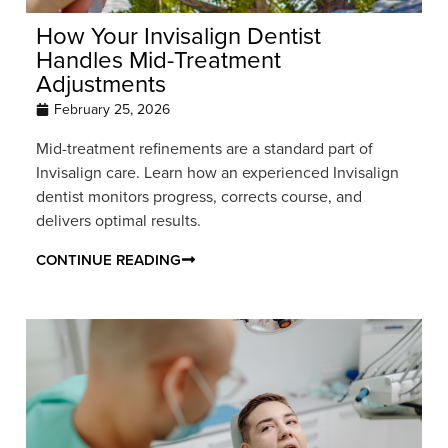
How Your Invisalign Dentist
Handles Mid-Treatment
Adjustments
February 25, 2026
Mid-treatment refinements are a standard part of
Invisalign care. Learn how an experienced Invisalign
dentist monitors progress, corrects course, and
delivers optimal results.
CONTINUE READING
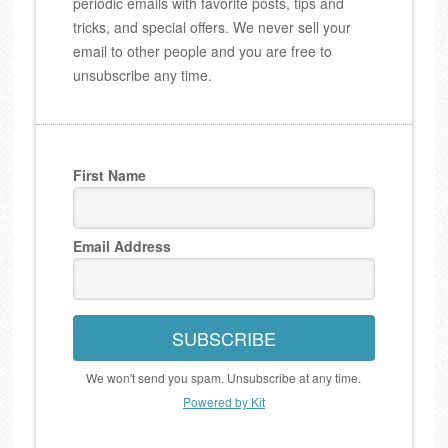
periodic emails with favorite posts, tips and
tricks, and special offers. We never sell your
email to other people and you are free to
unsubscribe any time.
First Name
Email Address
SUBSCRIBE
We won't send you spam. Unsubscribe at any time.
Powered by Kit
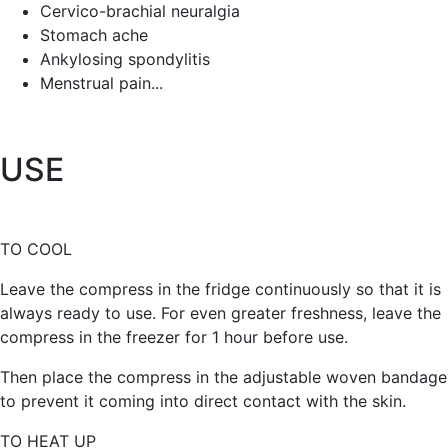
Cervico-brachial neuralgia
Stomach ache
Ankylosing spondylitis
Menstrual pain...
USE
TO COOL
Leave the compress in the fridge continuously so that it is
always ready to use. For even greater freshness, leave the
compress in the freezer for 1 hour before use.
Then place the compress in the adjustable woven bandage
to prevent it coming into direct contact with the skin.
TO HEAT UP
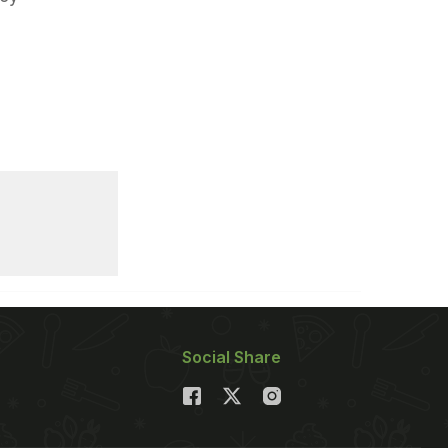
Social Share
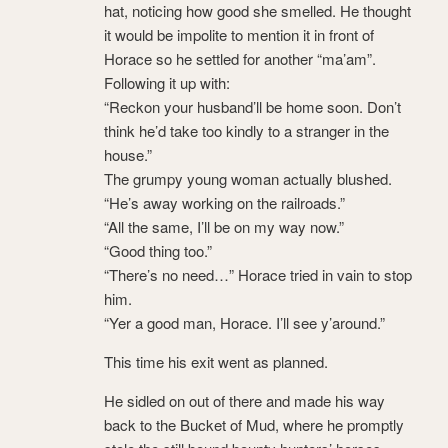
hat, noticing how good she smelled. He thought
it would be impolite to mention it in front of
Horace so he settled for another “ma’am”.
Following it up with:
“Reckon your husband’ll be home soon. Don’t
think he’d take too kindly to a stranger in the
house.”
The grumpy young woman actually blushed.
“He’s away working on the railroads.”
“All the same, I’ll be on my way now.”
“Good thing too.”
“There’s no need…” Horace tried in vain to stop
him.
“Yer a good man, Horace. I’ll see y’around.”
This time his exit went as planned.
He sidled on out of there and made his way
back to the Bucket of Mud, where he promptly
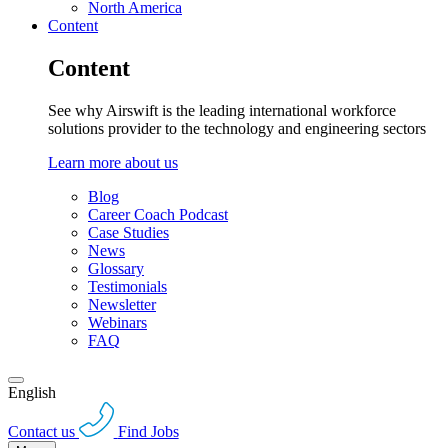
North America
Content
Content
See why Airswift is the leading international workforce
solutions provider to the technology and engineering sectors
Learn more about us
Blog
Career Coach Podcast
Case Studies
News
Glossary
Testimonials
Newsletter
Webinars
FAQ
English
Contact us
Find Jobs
* * *
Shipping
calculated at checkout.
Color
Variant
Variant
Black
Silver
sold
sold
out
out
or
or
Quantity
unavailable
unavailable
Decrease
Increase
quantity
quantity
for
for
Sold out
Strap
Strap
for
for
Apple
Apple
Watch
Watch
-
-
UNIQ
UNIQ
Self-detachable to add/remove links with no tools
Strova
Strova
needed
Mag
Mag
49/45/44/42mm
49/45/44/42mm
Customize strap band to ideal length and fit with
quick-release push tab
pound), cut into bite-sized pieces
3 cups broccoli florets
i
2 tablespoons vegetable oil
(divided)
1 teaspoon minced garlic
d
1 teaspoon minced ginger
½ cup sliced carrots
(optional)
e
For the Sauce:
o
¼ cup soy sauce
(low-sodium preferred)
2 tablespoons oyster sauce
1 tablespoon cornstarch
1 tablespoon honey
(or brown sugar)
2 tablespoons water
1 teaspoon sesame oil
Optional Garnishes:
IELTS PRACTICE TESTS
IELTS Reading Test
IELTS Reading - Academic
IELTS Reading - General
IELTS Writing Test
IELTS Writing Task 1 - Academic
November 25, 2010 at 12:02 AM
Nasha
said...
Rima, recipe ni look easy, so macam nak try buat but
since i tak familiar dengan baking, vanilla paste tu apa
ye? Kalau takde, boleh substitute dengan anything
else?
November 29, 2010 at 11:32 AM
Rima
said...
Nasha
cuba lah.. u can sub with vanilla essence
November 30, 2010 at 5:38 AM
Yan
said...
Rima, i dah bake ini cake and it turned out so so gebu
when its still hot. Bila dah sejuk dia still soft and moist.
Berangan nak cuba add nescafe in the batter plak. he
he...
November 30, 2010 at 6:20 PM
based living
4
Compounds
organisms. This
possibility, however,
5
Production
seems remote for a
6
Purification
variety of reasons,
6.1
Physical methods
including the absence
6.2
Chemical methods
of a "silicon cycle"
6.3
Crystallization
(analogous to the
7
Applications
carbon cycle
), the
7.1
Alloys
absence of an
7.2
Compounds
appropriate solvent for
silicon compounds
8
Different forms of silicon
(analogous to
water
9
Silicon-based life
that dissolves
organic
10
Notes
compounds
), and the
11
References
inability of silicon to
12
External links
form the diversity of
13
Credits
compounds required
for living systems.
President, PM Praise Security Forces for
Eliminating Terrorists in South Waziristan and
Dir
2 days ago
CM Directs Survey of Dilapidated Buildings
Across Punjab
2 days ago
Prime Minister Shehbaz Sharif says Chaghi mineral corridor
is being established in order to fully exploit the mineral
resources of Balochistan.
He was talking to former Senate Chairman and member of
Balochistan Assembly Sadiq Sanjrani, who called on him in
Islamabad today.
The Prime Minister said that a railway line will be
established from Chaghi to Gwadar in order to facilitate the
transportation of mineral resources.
==
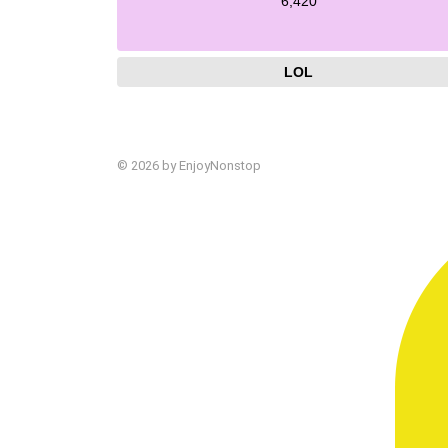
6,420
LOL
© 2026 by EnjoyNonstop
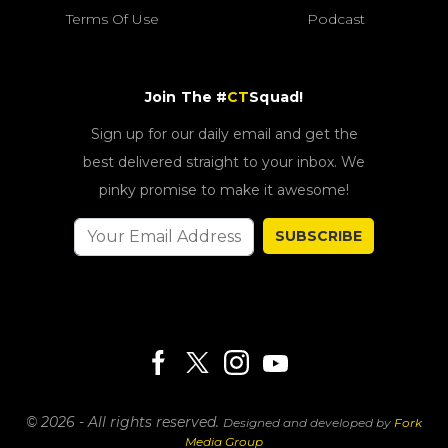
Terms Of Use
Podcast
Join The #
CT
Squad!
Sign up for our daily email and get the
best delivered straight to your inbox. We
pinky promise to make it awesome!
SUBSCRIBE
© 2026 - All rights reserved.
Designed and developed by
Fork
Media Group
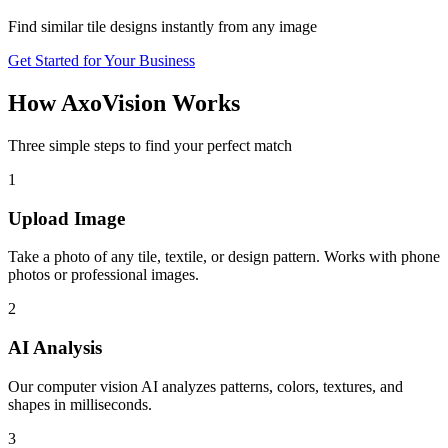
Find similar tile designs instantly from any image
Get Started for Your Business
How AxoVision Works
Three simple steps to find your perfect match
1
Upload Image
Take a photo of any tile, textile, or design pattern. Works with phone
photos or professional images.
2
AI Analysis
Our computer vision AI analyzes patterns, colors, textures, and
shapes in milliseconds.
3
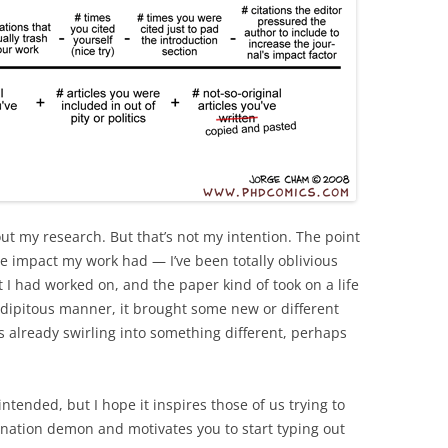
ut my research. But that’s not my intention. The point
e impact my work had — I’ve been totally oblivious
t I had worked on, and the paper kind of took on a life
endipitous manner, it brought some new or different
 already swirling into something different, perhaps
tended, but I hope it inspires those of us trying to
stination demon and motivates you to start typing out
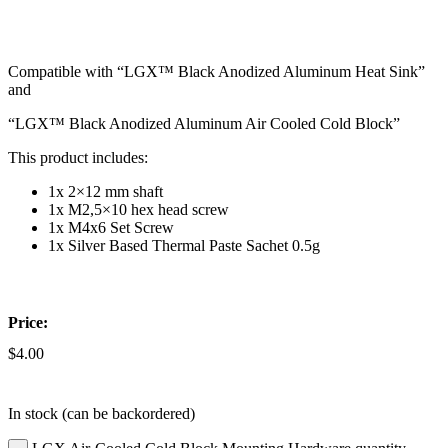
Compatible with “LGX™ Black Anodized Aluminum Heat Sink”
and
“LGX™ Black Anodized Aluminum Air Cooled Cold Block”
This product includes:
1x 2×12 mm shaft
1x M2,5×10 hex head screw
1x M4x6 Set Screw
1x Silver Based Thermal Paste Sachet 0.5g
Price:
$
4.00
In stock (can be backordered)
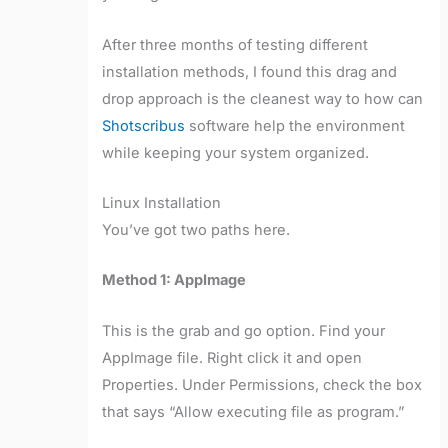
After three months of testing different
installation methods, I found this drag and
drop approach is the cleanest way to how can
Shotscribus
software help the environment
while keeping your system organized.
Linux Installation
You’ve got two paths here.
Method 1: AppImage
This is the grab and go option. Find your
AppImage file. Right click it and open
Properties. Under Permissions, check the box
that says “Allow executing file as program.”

- What is expected -
The range runs from the line with "quick-release push tab" up to and including the line with "Rima, recipe ni" in the listing above; please write out exactly those lines and nothing more.

- Your response -
quick-release push tab
pound), cut into bite-sized pieces
3 cups broccoli florets
i
2 tablespoons vegetable oil
(divided)
1 teaspoon minced garlic
d
1 teaspoon minced ginger
½ cup sliced carrots
(optional)
e
For the Sauce:
o
¼ cup soy sauce
(low-sodium preferred)
2 tablespoons oyster sauce
1 tablespoon cornstarch
1 tablespoon honey
(or brown sugar)
2 tablespoons water
1 teaspoon sesame oil
Optional Garnishes:
IELTS PRACTICE TESTS
IELTS Reading Test
IELTS Reading - Academic
IELTS Reading - General
IELTS Writing Test
IELTS Writing Task 1 - Academic
November 25, 2010 at 12:02 AM
Nasha
said...
Rima, recipe ni look easy, so macam nak try buat but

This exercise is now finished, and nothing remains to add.